My question for you is "if the views of investors responding to the Fragmentation Release are so unanimous that payment for order flow is a bad thing why is an "in-depth study" by the Office of Economic Analysis needed?" Isnít the whole point of this all an investor friendly national market system? The investors have spoken.
Next your proposal looks at competition among market centers. While I agree that market centers have an incentive to offer improvements in execution and to reduce costs to attract order flow, I also wonder if they should. Fragmentation has tied the equity markets into a Gordian knot. It seems to me that there has to be a way to utilize technology and create a national market that will please the investors and resolve best execution issues for all trades.
You may even be able to kill the proverbial two birds with one national market system and take care of the need for disclosure. No longer would there be differences in actual price and "best bid and offer" (BBO). No need for to-the-second tracking of trades in the same security at multiple marketplaces anymore. Investment advisors and there customers will no longer have to wade through mounds of information dealing with which brokerage is "best" this quarter and which market offers "best execution" this month.
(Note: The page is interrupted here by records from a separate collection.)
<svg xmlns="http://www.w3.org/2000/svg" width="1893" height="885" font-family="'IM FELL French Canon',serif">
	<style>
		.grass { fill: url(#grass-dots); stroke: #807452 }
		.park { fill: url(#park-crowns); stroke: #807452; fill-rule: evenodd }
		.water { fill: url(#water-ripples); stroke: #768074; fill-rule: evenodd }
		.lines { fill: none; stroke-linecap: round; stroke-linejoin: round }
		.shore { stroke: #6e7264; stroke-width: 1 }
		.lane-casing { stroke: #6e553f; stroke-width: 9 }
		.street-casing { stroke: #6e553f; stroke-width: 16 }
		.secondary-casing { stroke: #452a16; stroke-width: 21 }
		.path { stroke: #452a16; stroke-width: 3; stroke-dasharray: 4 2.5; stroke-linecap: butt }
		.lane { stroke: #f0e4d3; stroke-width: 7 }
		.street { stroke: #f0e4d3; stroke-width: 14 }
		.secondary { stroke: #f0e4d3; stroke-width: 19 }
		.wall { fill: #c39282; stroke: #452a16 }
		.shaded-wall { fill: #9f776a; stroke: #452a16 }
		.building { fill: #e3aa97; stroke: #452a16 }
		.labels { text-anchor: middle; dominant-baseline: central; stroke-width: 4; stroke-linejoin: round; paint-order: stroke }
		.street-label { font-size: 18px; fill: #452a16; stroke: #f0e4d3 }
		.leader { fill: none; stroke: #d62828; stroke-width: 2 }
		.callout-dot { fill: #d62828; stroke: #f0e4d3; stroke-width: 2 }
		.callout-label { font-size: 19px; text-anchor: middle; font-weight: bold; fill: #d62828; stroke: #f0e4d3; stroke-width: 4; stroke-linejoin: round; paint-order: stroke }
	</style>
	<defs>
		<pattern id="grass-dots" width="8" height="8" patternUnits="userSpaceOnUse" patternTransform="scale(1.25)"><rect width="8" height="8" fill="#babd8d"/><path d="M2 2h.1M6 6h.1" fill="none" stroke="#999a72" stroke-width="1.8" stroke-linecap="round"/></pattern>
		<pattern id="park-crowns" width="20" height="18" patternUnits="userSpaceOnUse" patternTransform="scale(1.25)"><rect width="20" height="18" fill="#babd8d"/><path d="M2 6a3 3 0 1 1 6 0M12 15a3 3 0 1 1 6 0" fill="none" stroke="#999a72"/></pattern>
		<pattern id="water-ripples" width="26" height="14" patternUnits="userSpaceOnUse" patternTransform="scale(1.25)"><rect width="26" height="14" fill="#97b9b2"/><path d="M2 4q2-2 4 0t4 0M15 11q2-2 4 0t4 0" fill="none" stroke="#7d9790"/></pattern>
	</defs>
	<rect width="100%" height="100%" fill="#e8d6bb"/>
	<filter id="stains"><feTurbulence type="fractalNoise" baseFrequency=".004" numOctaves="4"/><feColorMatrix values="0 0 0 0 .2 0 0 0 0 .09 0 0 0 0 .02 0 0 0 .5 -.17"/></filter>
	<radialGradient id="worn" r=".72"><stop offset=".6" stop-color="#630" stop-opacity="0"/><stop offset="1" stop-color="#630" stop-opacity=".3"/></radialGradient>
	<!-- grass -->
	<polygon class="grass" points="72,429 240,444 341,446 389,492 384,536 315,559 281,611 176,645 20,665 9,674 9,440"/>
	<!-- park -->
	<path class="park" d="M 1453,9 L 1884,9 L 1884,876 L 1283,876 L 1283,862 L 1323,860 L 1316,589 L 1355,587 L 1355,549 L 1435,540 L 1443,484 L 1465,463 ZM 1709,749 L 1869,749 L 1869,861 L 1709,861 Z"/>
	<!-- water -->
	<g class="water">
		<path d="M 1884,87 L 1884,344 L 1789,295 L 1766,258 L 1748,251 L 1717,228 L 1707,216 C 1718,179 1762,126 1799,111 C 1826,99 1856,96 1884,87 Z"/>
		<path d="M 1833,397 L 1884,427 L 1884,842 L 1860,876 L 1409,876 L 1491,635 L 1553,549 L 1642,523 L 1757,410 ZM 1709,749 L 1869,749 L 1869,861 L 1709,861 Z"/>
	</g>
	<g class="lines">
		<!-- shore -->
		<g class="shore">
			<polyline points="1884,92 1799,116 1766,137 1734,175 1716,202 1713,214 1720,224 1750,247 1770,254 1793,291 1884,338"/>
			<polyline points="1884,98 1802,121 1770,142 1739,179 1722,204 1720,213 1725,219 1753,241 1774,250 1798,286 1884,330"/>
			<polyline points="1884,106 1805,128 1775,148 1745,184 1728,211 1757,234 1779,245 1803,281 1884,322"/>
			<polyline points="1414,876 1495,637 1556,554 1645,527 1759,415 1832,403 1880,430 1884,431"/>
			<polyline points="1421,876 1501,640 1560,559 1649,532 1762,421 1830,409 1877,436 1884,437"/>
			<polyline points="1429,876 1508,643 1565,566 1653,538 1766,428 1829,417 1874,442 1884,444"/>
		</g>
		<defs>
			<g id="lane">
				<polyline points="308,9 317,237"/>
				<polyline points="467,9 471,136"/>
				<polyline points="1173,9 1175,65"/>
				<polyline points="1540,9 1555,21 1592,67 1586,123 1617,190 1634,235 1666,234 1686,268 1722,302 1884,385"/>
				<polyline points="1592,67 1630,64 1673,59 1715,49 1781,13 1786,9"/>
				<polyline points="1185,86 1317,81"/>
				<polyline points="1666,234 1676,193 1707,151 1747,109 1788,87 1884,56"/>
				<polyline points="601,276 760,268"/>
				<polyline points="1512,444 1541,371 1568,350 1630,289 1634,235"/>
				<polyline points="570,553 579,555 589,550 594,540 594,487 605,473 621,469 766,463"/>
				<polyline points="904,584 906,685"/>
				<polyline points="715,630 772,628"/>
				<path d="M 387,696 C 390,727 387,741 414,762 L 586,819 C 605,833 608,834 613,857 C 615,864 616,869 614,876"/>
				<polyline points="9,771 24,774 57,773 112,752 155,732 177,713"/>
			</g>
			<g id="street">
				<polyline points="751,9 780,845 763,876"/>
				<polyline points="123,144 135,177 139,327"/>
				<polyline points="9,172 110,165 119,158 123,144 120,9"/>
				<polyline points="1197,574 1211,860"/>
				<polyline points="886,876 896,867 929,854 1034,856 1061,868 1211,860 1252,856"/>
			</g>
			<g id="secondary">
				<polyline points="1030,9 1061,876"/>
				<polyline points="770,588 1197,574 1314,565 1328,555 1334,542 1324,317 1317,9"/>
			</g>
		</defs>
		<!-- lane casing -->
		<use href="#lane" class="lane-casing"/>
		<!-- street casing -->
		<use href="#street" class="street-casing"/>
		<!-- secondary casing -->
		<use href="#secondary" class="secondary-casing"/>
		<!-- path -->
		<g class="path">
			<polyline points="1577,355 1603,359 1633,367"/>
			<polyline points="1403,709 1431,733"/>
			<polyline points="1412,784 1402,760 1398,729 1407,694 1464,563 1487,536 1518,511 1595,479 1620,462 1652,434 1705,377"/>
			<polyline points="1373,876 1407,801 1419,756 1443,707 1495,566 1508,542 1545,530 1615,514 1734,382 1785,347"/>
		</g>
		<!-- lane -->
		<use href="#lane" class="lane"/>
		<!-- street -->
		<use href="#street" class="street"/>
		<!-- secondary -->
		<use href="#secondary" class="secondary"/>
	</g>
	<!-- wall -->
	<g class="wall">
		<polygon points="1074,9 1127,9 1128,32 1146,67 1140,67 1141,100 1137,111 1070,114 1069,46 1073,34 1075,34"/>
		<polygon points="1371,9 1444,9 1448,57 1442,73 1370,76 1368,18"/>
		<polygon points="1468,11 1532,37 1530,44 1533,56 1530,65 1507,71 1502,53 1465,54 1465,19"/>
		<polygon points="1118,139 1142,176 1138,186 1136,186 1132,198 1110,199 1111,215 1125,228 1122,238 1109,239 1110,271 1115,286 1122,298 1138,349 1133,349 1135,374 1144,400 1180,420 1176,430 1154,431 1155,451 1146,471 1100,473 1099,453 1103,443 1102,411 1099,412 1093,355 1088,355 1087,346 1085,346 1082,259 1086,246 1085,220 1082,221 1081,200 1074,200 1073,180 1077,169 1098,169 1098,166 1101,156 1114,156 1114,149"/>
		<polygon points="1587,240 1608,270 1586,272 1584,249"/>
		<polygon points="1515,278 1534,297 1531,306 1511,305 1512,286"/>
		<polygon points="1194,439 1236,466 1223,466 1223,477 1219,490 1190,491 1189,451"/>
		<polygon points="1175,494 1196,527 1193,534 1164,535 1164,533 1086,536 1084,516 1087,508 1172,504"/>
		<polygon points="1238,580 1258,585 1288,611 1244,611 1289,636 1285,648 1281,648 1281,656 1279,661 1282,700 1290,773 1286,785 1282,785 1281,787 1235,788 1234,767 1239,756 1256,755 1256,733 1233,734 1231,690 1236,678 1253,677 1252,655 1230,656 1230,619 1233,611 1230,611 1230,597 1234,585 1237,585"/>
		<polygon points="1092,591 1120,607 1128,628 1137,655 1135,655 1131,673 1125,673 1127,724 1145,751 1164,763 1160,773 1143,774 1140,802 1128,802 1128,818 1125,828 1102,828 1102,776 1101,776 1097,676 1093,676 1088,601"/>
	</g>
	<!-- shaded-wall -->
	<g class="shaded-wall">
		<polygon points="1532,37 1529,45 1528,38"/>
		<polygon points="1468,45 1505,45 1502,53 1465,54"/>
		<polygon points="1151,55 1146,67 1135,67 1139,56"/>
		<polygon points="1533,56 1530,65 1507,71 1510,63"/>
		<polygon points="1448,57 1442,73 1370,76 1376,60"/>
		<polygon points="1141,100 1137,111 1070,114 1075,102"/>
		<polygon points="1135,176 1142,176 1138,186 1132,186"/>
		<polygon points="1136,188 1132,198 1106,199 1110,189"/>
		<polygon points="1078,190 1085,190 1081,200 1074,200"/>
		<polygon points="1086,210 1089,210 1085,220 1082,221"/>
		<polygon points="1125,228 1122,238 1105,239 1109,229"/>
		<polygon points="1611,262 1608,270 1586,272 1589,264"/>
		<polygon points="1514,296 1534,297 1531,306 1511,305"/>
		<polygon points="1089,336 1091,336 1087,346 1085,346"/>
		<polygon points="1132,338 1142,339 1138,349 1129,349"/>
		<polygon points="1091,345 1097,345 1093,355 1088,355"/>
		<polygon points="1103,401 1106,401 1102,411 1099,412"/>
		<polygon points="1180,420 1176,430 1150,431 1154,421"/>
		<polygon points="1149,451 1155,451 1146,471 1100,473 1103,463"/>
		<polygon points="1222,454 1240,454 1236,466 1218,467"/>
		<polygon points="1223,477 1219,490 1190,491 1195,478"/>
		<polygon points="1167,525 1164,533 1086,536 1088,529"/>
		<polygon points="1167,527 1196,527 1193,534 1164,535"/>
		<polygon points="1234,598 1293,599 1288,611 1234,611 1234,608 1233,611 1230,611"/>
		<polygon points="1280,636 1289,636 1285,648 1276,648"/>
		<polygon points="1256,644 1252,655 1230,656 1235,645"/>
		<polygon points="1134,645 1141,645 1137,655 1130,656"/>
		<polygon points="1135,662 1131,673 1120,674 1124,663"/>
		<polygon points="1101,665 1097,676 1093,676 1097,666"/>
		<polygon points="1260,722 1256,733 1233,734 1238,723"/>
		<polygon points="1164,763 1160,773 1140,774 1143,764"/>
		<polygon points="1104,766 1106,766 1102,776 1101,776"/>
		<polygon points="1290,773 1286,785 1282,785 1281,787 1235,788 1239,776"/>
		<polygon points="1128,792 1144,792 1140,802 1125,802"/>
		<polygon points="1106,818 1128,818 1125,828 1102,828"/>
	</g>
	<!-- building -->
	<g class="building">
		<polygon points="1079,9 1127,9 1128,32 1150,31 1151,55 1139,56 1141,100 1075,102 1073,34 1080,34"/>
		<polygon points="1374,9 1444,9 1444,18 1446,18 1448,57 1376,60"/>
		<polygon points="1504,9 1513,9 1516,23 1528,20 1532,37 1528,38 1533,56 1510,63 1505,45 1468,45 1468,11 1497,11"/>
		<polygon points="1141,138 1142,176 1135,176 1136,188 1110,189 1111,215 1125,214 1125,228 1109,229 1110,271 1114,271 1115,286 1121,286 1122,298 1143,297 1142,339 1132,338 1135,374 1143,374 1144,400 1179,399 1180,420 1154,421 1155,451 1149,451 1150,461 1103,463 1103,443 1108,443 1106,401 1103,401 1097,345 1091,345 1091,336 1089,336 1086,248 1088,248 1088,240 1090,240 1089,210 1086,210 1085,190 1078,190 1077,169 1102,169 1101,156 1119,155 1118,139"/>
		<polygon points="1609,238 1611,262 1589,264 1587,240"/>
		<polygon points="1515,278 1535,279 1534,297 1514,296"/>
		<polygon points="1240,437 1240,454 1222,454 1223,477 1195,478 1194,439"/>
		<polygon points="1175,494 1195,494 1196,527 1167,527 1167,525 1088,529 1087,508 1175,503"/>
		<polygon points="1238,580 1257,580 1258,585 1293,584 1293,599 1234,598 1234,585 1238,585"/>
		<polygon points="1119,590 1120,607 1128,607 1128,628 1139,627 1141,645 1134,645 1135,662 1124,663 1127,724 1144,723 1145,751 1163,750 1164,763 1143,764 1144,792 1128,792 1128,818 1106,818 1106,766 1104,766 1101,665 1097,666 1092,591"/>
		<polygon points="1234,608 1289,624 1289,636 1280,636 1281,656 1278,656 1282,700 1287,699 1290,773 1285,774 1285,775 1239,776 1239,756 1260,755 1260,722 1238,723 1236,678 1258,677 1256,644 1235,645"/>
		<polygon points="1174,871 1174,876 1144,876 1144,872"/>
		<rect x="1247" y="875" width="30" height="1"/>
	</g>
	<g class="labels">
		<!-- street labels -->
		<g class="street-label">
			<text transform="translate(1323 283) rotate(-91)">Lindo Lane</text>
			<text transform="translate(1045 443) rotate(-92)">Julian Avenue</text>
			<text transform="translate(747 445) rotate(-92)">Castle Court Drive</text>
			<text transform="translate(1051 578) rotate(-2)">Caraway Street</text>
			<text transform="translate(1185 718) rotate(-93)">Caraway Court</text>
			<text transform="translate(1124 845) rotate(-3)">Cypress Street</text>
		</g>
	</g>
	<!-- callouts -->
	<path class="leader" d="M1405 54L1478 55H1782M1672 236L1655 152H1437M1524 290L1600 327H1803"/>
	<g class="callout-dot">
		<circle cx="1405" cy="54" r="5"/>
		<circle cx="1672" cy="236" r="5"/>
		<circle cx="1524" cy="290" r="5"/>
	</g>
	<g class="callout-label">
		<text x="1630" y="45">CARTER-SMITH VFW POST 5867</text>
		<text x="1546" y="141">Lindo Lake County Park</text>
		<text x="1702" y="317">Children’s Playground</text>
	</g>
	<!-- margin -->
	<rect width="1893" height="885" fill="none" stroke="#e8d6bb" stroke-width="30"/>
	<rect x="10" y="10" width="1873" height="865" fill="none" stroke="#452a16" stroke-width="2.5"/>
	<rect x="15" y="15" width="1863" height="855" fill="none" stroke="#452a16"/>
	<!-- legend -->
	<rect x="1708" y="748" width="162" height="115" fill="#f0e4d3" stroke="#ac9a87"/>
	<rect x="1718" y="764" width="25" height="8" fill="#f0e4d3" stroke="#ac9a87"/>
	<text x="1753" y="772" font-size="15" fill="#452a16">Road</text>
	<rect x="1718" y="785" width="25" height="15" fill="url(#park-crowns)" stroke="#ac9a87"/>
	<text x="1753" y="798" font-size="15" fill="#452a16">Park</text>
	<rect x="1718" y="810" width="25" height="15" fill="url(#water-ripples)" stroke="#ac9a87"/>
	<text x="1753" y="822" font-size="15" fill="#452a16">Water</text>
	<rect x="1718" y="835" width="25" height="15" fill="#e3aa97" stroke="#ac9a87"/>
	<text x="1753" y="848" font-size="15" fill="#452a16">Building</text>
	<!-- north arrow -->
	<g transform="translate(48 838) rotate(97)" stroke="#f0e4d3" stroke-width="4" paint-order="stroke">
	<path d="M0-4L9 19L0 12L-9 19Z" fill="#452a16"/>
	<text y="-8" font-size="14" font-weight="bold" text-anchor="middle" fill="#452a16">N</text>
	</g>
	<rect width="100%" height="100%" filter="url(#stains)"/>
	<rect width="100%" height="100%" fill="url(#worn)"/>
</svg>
You asked for commentary on the feasibility and burden of the approach of adopting uniform statistical measures for execution quality. As was stated in the third paragraph of Proposed Rule 11 Ac1-5, "improved technologies for processing and disseminating information make it feasible to require disclosures," and I agree. The technology is available but should we not use that technology to create a market in which there is no need for concerns of best execution and order routing?
In closing, improving relations with investors (disclosure of order routing) and giving the industry more transparency (disclosure of execution practices) are both noble causes. But are they not temporary fixes to the permanent problem of multiple market places?